Há uma primeira infância colorida e cheia de aromas. Há também uma segunda, cinza e triste. Da primeira, no Brasil ainda antes do AI5, surge a imagem da paisagem bucólica, da árvore carregada de flamboyant, da casa alegre dos avós, sempre cheia de amigos, risadas e sonhos. Da segunda, surge a infância no exílio e sombria. Em 1971, Flávia com então cinco anos segue com o irmão rumo ao Chile, aonde os pais, militantes do Partido Operário Comunista (P.O.C.), se refugiam para escapar da prisão no Brasil. Os anos seguintes traduzem-se em constantes fugas, vida instável e perguntas não respondidas. "Por que alguém [o pai] tem que viajar justamente no seu aniversário?"; "Por que ela [Flavia] não pode falar o nome do pai, só o codinome?"; "Por que ela e o irmão não podem ir à escola como outras crianças?"; "Por que, dentro da escola, não podem responder à pergunta da professora sobre a profissão dos pais?".

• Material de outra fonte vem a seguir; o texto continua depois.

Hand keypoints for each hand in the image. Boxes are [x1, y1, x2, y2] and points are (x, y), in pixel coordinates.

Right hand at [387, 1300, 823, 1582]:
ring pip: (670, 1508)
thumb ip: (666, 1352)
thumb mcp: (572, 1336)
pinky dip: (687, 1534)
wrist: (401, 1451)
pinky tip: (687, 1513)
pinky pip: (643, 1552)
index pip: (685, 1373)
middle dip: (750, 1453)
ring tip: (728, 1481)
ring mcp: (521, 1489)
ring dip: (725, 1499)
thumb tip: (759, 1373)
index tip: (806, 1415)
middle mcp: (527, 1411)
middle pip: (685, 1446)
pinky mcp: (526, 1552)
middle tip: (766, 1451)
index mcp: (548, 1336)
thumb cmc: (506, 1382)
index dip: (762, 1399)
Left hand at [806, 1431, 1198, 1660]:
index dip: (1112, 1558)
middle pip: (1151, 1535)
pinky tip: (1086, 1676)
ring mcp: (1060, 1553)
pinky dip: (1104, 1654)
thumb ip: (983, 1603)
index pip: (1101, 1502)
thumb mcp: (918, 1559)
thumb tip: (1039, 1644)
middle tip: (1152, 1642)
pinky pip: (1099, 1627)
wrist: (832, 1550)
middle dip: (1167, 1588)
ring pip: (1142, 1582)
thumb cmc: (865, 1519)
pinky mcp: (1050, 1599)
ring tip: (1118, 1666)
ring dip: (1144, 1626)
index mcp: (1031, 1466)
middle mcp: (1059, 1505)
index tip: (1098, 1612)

Retornar aos lugares de memória é aqui retornar à casa do não-sentido, percorrer objetos que faltam em seu lugar, sentir uma ausência presente porque é em função desses objetos que tudo passa, que tudo se passa, que não se fica imune e que não se é mais o mesmo. O filme solicita que Flávia retorne à casa vazia, à casa dos parques e dos brinquedos sem anima. Ao colocar o próprio corpo em cena e em busca - da verdade sobre a morte do pai? Da verdade sobre a experiência do exílio? Da verdade sobre o ponto cego da infância? -, a cineasta só pode vaguear, anotar lembranças, prescrutar fotografias, descrever lugares, reler antigas cartas do pai, procurar em cada criança filmada o rosto, os movimentos e o corpo que um dia foi o seu.

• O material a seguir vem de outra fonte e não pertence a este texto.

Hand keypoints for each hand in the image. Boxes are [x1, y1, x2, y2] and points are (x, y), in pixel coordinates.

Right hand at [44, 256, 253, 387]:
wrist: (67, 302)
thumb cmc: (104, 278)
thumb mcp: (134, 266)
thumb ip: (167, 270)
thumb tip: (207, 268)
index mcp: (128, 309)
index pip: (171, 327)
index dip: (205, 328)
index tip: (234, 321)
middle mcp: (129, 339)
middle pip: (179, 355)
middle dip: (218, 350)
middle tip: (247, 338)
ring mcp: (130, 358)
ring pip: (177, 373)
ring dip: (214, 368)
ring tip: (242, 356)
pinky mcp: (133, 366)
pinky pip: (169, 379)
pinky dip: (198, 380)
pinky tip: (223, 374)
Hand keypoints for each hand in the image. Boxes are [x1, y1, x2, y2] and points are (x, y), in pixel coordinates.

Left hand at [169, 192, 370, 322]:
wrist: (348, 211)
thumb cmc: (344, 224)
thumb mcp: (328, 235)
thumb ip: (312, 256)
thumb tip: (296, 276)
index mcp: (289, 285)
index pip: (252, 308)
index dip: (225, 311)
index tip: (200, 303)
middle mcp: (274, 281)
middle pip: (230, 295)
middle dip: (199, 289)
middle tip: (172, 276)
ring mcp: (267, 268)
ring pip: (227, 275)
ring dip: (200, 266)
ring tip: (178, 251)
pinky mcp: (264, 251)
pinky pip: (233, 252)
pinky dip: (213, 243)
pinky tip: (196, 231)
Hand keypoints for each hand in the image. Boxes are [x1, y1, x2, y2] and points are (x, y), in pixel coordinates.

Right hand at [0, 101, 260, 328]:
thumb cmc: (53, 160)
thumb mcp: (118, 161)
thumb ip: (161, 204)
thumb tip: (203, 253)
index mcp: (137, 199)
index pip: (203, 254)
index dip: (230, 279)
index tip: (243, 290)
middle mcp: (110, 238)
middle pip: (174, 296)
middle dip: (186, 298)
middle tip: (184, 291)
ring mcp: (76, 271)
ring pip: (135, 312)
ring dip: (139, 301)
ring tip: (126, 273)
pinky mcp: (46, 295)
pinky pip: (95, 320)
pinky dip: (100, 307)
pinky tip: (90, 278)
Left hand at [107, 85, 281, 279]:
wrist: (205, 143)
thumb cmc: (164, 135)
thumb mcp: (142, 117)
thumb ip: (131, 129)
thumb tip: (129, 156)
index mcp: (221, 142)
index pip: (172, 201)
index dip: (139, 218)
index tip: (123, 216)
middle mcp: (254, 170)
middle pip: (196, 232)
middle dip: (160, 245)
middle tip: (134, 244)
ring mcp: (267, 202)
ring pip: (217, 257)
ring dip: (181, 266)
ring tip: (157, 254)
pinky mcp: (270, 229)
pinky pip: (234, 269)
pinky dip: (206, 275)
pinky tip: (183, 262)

São os brinquedos sem anima, anômalos, que pontuam o filme como um refrão. Dessemelhantes a si, deslocados de si mesmos, o escorrega colorido na praça, a cadeira de balanço vermelha, a bicicleta encostada na parede, a mesa de totó, os soldadinhos de plástico na janela, ocupam na imagem um lugar sem ocupante, um lugar onde eles (os brinquedos) não estão nunca onde o procuramos e, inversamente, nunca os encontramos onde estão. Como se tais imagens, filmadas em planos fixos, retirassem do brinquedo seus afetos e memórias para devolver ao espectador a artificialidade crua de sua materialidade.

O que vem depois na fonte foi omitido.